In the titles of many of the relevant documents on our site we often refer to parameter values that have units (e.g., voltage, current or power). In the title this would be written as, for example, “5 V” or “1 A” or “100 W”. Tokeninzing those is problematic, since “5” or “1” or “100”, without any additional context, could mean virtually anything. I have 538 documents as of today, with a myriad of combinations of these terms in the titles. Bottom line is I have to figure out how to make a query like “5 V 1 A charger design” display the documents that say “5 V” AND “1 A” AND “charger” in the title.
It seems to me there are a number of ways to go about this, but so far I haven’t come up with one that works well enough that I’d consider the problem fixed. Here’s what I’ve considered:
- Custom Phrases - I could, in theory, make every one of those value/unit pairs a custom token. That doesn’t seem practical, though, as there would be hundreds of them (1 V, 2 V, etc.) and even then it wouldn’t work for a search containing something like “3.3 V” (unless of course that was a custom phrase as well).

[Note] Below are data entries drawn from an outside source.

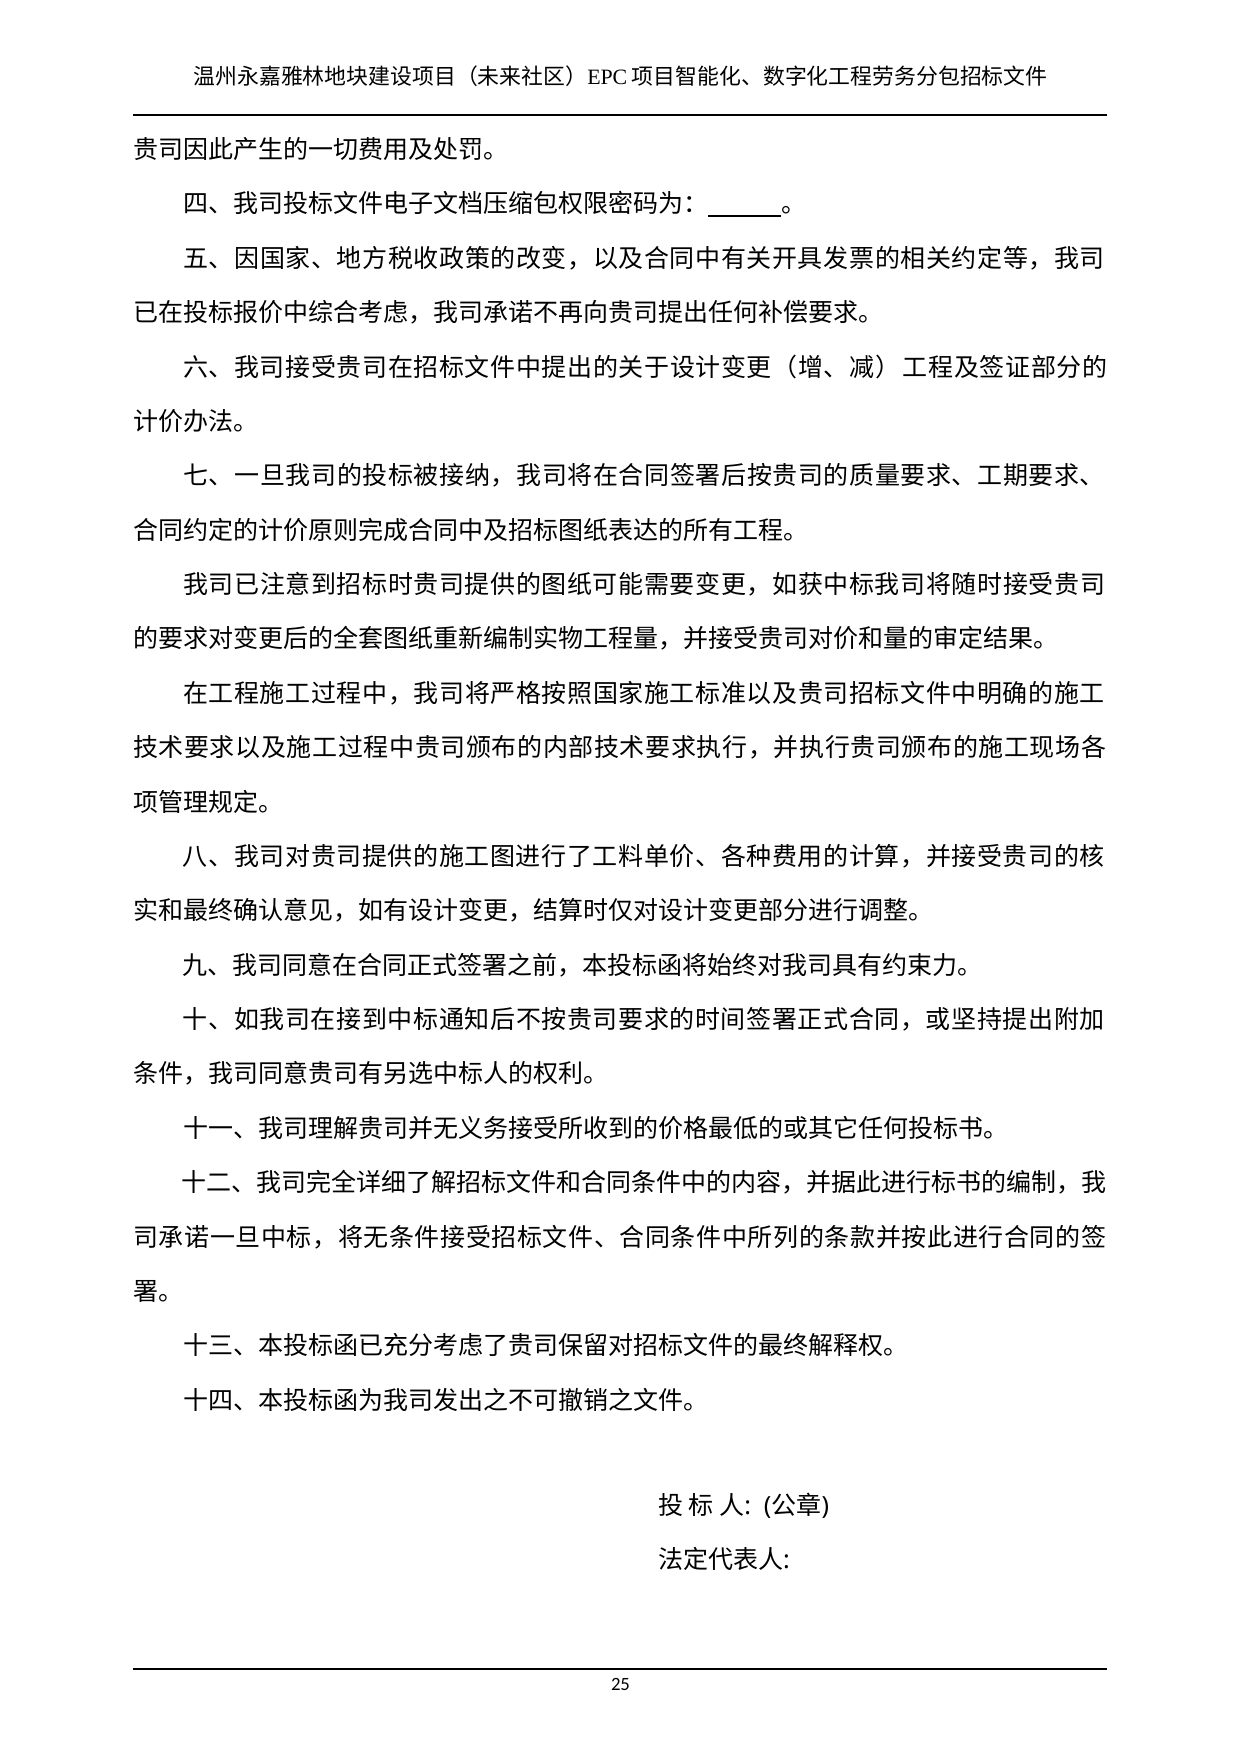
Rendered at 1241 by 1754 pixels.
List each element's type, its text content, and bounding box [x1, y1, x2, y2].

text 十、如我司在接到中标通知后不按贵司要求的时间签署正式合同，或坚持提出附加条件，我司同意贵司有另选中标人的权利。 [133, 999, 1107, 1090]
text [133, 129, 1107, 166]
text 九、我司同意在合同正式签署之前，本投标函将始终对我司具有约束力。 [133, 945, 1107, 981]
text 七、一旦我司的投标被接纳，我司将在合同签署后按贵司的质量要求、工期要求、合同约定的计价原则完成合同中及招标图纸表达的所有工程。 [133, 456, 1107, 546]
text 投 标 人: (公章) [133, 1486, 1007, 1522]
text 五、因国家、地方税收政策的改变，以及合同中有关开具发票的相关约定等，我司已在投标报价中综合考虑，我司承诺不再向贵司提出任何补偿要求。 [133, 238, 1107, 329]
text 法定代表人: [133, 1540, 1007, 1576]
text 六、我司接受贵司在招标文件中提出的关于设计变更（增、减）工程及签证部分的计价办法。 [133, 347, 1107, 438]
text 十二、我司完全详细了解招标文件和合同条件中的内容，并据此进行标书的编制，我司承诺一旦中标，将无条件接受招标文件、合同条件中所列的条款并按此进行合同的签署。 [133, 1163, 1107, 1308]
text 四、我司投标文件电子文档压缩包权限密码为： 。 [133, 184, 1107, 220]
text 十四、本投标函为我司发出之不可撤销之文件。 [133, 1380, 1007, 1416]
text 八、我司对贵司提供的施工图进行了工料单价、各种费用的计算，并接受贵司的核实和最终确认意见，如有设计变更，结算时仅对设计变更部分进行调整。 [133, 836, 1107, 927]
text 我司已注意到招标时贵司提供的图纸可能需要变更，如获中标我司将随时接受贵司的要求对变更后的全套图纸重新编制实物工程量，并接受贵司对价和量的审定结果。 [133, 564, 1107, 655]
text 在工程施工过程中，我司将严格按照国家施工标准以及贵司招标文件中明确的施工技术要求以及施工过程中贵司颁布的内部技术要求执行，并执行贵司颁布的施工现场各项管理规定。 [133, 673, 1107, 818]
text 十一、我司理解贵司并无义务接受所收到的价格最低的或其它任何投标书。 [133, 1108, 1107, 1144]
text 十三、本投标函已充分考虑了贵司保留对招标文件的最终解释权。 [133, 1326, 1107, 1362]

- Stop Words - One of the problems is that “5 W”, for example, gets tokenized into “5” and “W”, which generates matches on pretty much every document that has a stand-alone “W” in the title, even if the context is “100 W”. Not helpful. Making “V”, “A”, “W”, etc. into stop words prevents that, but has other implications.

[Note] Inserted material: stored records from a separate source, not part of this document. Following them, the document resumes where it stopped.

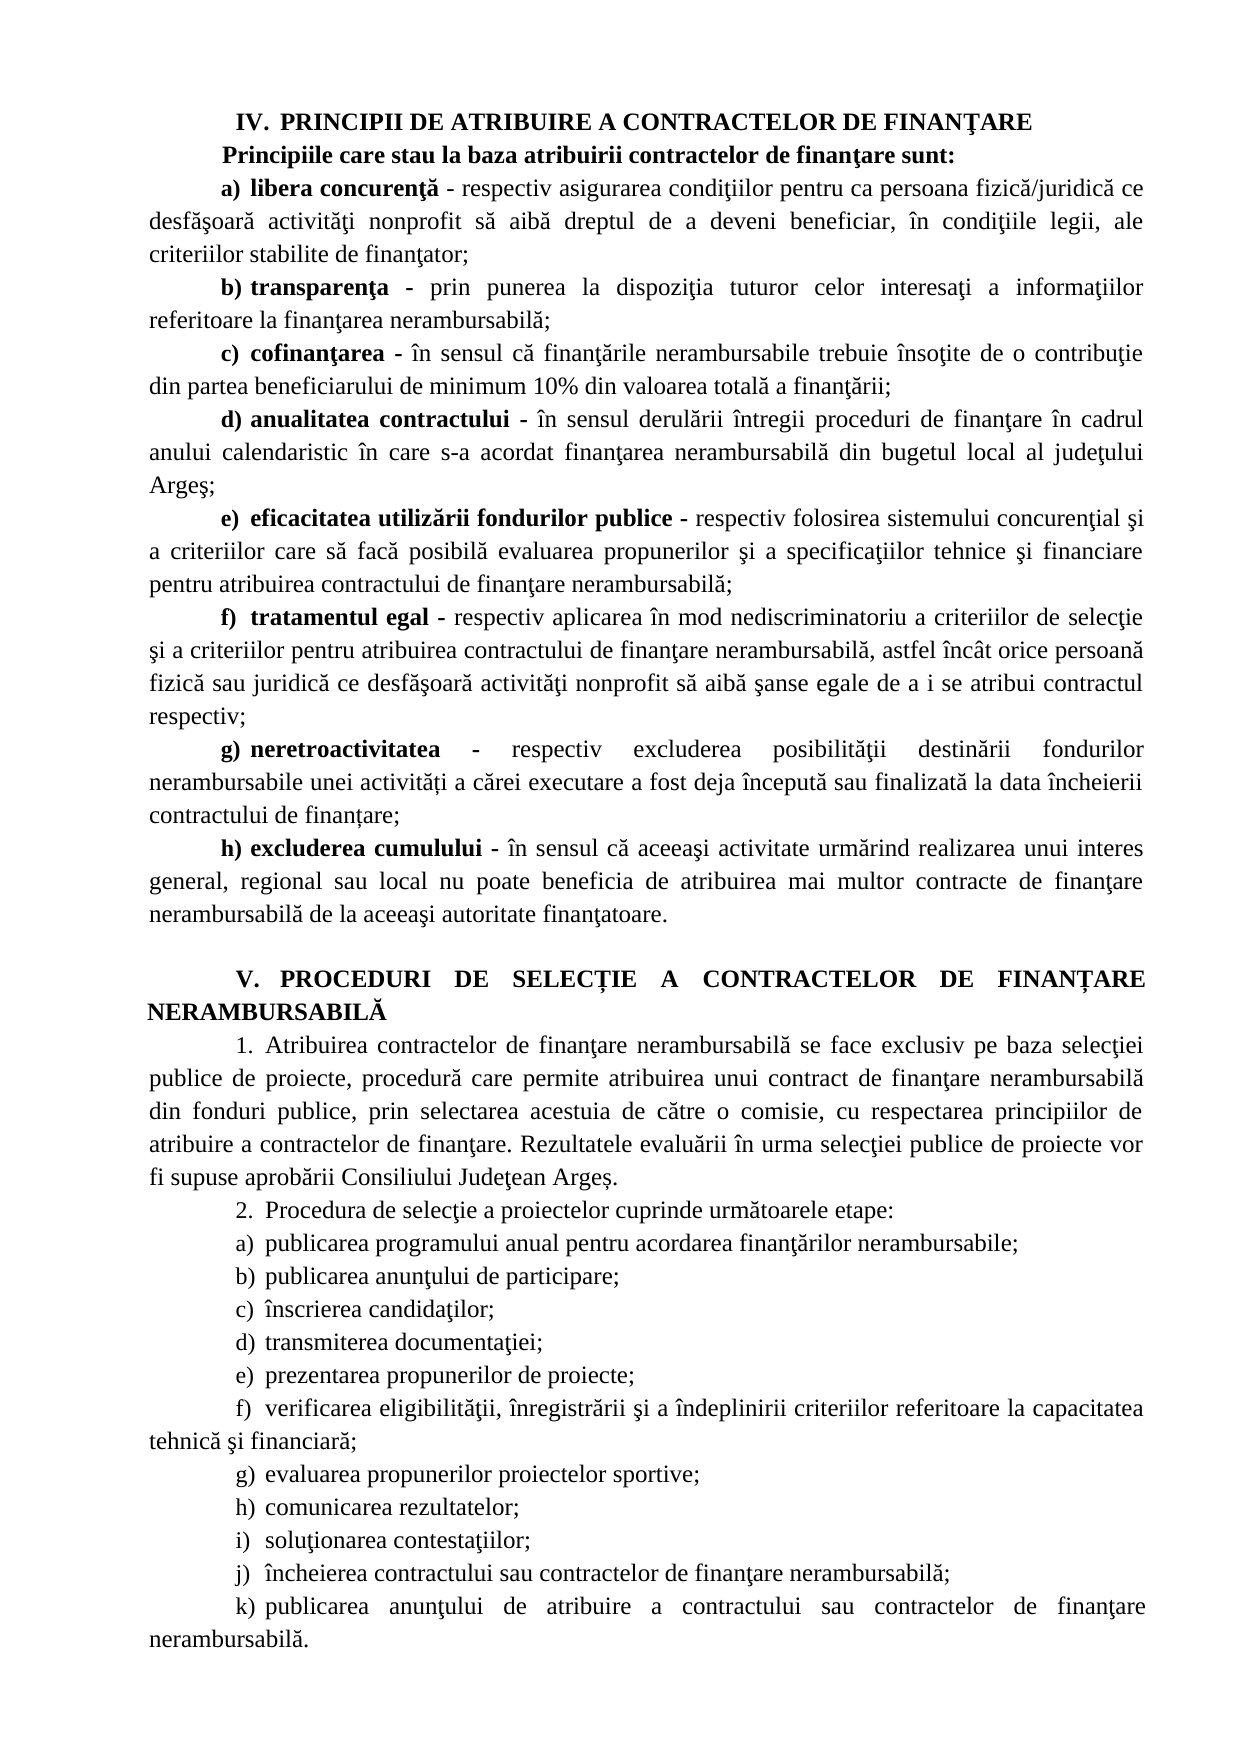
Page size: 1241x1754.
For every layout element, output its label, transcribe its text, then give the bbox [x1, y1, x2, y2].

list eficacitatea utilizării fondurilor publice - respectiv folosirea sistemului concurenţial şi a criteriilor care să facă posibilă evaluarea propunerilor şi a specificaţiilor tehnice şi financiare pentru atribuirea contractului de finanţare nerambursabilă; [149, 503, 1144, 598]
list încheierea contractului sau contractelor de finanţare nerambursabilă; [149, 1558, 1146, 1587]
list înscrierea candidaţilor; [149, 1294, 1146, 1323]
list publicarea anunţului de atribuire a contractului sau contractelor de finanţare nerambursabilă. [149, 1591, 1146, 1653]
subtitle PROCEDURI DE SELECȚIE A CONTRACTELOR DE FINANȚARE NERAMBURSABILĂ [147, 964, 1146, 1026]
list excluderea cumulului - în sensul că aceeaşi activitate urmărind realizarea unui interes general, regional sau local nu poate beneficia de atribuirea mai multor contracte de finanţare nerambursabilă de la aceeaşi autoritate finanţatoare. [149, 833, 1144, 928]
list Atribuirea contractelor de finanţare nerambursabilă se face exclusiv pe baza selecţiei publice de proiecte, procedură care permite atribuirea unui contract de finanţare nerambursabilă din fonduri publice, prin selectarea acestuia de către o comisie, cu respectarea principiilor de atribuire a contractelor de finanţare. Rezultatele evaluării în urma selecţiei publice de proiecte vor fi supuse aprobării Consiliului Judeţean Argeș. [149, 1030, 1144, 1191]
list verificarea eligibilităţii, înregistrării şi a îndeplinirii criteriilor referitoare la capacitatea tehnică şi financiară; [149, 1393, 1144, 1455]
list tratamentul egal - respectiv aplicarea în mod nediscriminatoriu a criteriilor de selecţie şi a criteriilor pentru atribuirea contractului de finanţare nerambursabilă, astfel încât orice persoană fizică sau juridică ce desfăşoară activităţi nonprofit să aibă şanse egale de a i se atribui contractul respectiv; [149, 602, 1144, 730]
list transparenţa - prin punerea la dispoziţia tuturor celor interesaţi a informaţiilor referitoare la finanţarea nerambursabilă; [149, 272, 1144, 334]
subtitle PRINCIPII DE ATRIBUIRE A CONTRACTELOR DE FINANŢARE [235, 107, 1146, 136]
list libera concurenţă - respectiv asigurarea condiţiilor pentru ca persoana fizică/juridică ce desfăşoară activităţi nonprofit să aibă dreptul de a deveni beneficiar, în condiţiile legii, ale criteriilor stabilite de finanţator; [149, 173, 1144, 268]
list evaluarea propunerilor proiectelor sportive; [149, 1459, 1146, 1488]
list neretroactivitatea - respectiv excluderea posibilităţii destinării fondurilor nerambursabile unei activități a cărei executare a fost deja începută sau finalizată la data încheierii contractului de finanțare; [149, 734, 1144, 829]
list comunicarea rezultatelor; [149, 1492, 1146, 1521]
list Procedura de selecţie a proiectelor cuprinde următoarele etape: [149, 1195, 1146, 1224]
list transmiterea documentaţiei; [149, 1327, 1144, 1356]
list prezentarea propunerilor de proiecte; [149, 1360, 1146, 1389]
subtitle Principiile care stau la baza atribuirii contractelor de finanţare sunt: [222, 140, 1146, 169]
list publicarea anunţului de participare; [149, 1261, 1146, 1290]
list cofinanţarea - în sensul că finanţările nerambursabile trebuie însoţite de o contribuţie din partea beneficiarului de minimum 10% din valoarea totală a finanţării; [149, 338, 1144, 400]
list soluţionarea contestaţiilor; [149, 1525, 1146, 1554]
list publicarea programului anual pentru acordarea finanţărilor nerambursabile; [149, 1228, 1146, 1257]
list anualitatea contractului - în sensul derulării întregii proceduri de finanţare în cadrul anului calendaristic în care s-a acordat finanţarea nerambursabilă din bugetul local al judeţului Argeş; [149, 404, 1144, 499]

- Synonyms - This helps if somebody searches for “volts”, as I can make a synonym with “v”. But it doesn’t really help with the problem of tokenizing the value/unit pair.
- Query Rules - I can’t see how these would help because, while I coulld create regex expressions to match the input, it would be impractical to create enough of them to make a difference, and the number of filters (if I could even figure out how to make those, since regex isn’t allowed in filters) to generate the “correct” results would be equally as large if not larger.

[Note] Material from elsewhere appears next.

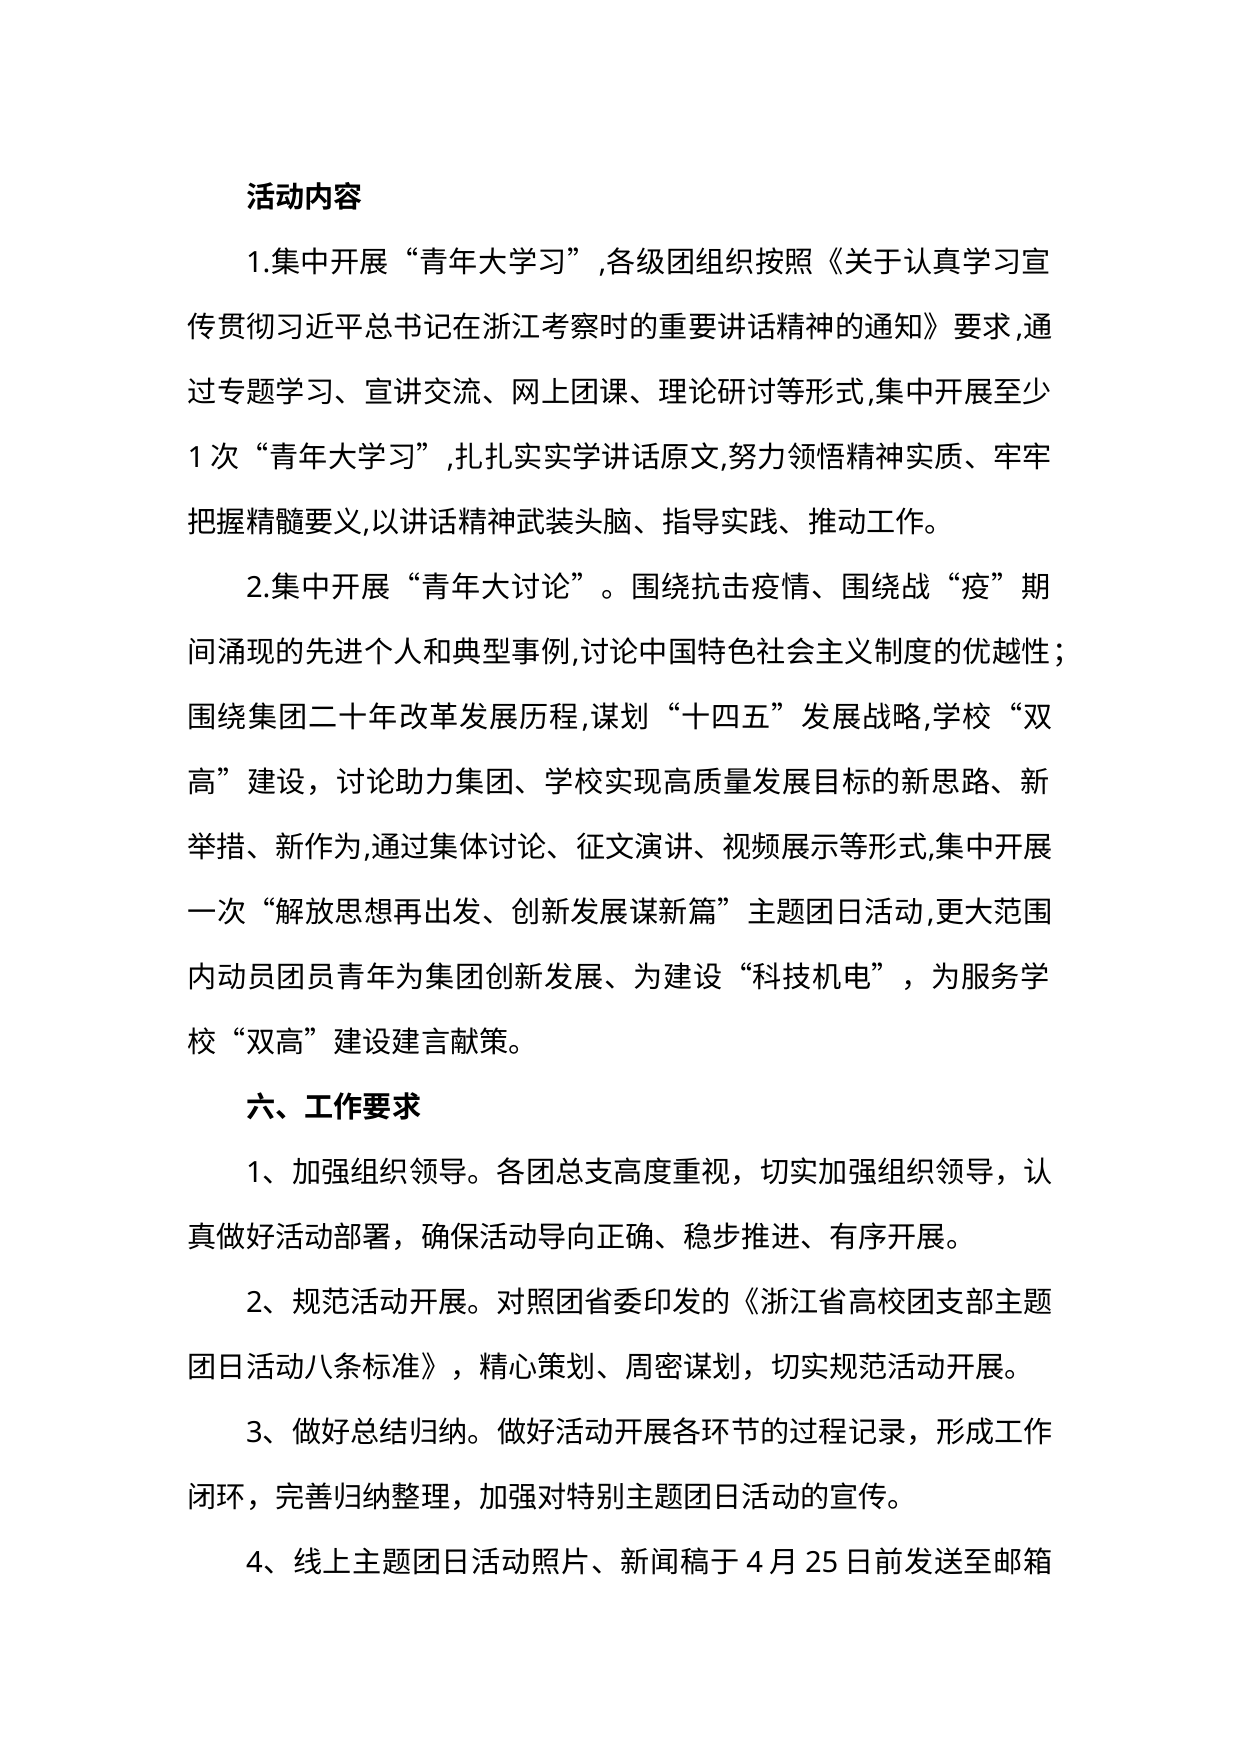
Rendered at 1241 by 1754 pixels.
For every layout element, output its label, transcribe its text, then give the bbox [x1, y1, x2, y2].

- “Fix” the Data - Given the limiations of the system’s configurability, this may be the only way. I could, for example, use a Connector to “massage” the document titles (using a transform) and remove the spaces from the value/unit pairs, converting “5 V” to “5V”, for example. Values like “5V” do not appear to be separated into multiple tokens. That’s not going to be trivial, but it might work.
- Add Additional Fields - Each one of these documents is linked to an entity that has an extensive set of metadata describing the thing in the document. In raw form those data are just numbers, but I could attach them as value/unit pairs in text fields instead. That combined with the stop words might give me a fighting chance of generating relevancy. Not sure what weight the engine would give to a value in a linked field vs., say, the name, though. And there’s no way to affect field weighting in the algo.
I’m still searching for a “good” answer - that is, one that’s effective AND scales with minimal-to-no intervention as this library of documents grows. If anyone out there has any ideas I’m all ears. Thanks in advance.